Wibbels then travelled with the Texas A&M research team to conduct research on Heron Island Atoll on the Great Barrier Reef in Australia after obtaining a grant from the National Science Foundation (NSF). Wibbels worked with renowned turtle researcher and conservationist Dr. Colin Limpus on studying the reproductive endocrinology and ecology of sea turtles. Their team captured approximately 900 sea turtles over the course of six months, capturing, tagging, and collecting blood samples on juvenile to adult sea turtles. During his time in Australia, Wibbels contributed to a PBS documentary released in 1987 titled Whence Turtles Come, which reported on the biology and conservation of sea turtles. Wibbels contributed to research exploring adult sea turtle reproductive endocrinology as a Ph.D. student.

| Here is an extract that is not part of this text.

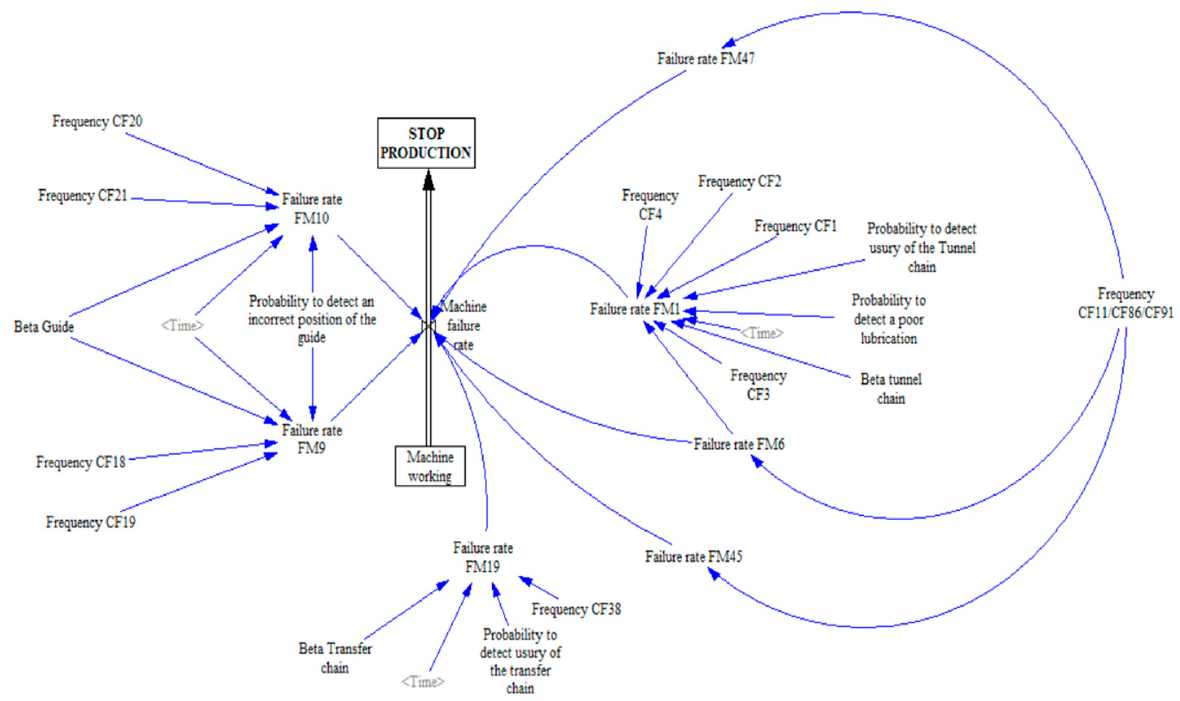
Figure 6. AS-IS model.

=== Temperature-dependent sex determination (TSD) ===
Since obtaining his doctorate, Wibbels has primarily been conducting research on the physiology, ecology, and evolution of temperature-dependent sex determination (TSD) in reptiles and its implications for the conservation of endangered species. As a post-doctorate, Wibbels worked with Dr. David Crews and Dr. James J. Bull to help establish the red-eared slider turtle as a model organism for TSD. Since then, Wibbels has worked at UAB researching TSD in the red-eared slider as well as other reptile species, namely sea turtles species, and understanding the relationship between TSD, conservation, and climate change.

== Awards and honors ==
- 2020–2022: President of the Southeast Regional Sea Turtle Network
- 2019–2020: Vice President of the Southeast Regional Sea Turtle Network
- 2016: Lifetime Achievement Award, Southeast Regional Sea Turtle Symposium
- 2005–2008: Member of the Board of Directors, International Sea Turtle Society
- 2004–2005: President of the International Sea Turtle Society

== Select publications ==

- Bevan E., Wibbels T., Najera B.M.Z., Sarti L., Martinez F.I., Cuevas J.M., Gallaway B.J., Pena L.J., Burchfield P.M. 2016. Estimating the historic size and current status of the Kemp's ridley sea turtle ( Lepidochelys kempii ) population Ecosphere. 7. DOI: 10.1002/Ecs2.1244
- Wibbels, T. and E. Bevan. 2019. “IUCN Red List” World-Wide Assessment of the Conservation Status of the Kemp’s Ridley Sea Turtle (Lepidochelys kempii). (2019  IUCN, Morges, Switzerland).
- Wibbels, T., Roberge, T., and Place, A. (2018). Temperature-Dependent Sex Determination in the Diamond-Backed Terrapin (Malaclemys terrapin). In: Biology of the Diamond-Backed Terrapin (W. Roosenburg and V. Kennedy, eds). Johns Hopkins University Press.  pp 127–145.
- Brieser, K., Wibbels, T. 2014. Chronology, Magnitude and Duration of Expression of Putative Sex-Determining/Differentiation Genes in a Turtle with Temperature-Dependent Sex Determination. Sexual Development, 8 (6): 364–375.
- Tapilatu, R.F., Dutton, P.H., Tiwari, M., Wibbels, T., Ferdinandus, H.V., Iwanggin, W.G., (2013). Long-term decline of the western Pacific leatherback, Dermochelys coriacea: a globally important sea turtle species.  Ecosphere 4:1–15.
- LeBlanc, A.M, Wibbels, T., Shaver, D., Walker, S.  (2012) The effects of temperature on the sex determination in the Kemp’s ridley. Endangered Species Research 19:123–128.
- Wibbels, T. (2008) Sex Determination and Sex Ratio in Ridley Sea Turtles. In: Biology and  Conservation of Ridley Sea Turtles. P. Plotkin (ed) Johns Hopkins University Press. pp 167–189.
- Wibbels T. (2003) Critical approaches to sex determination in sea turtle biology and conservation. In: Biology of Sea Turtles, Volume 2. P. Lutz, J. Musik, J. Wynekan (eds),  CRC Press. pp 103–134.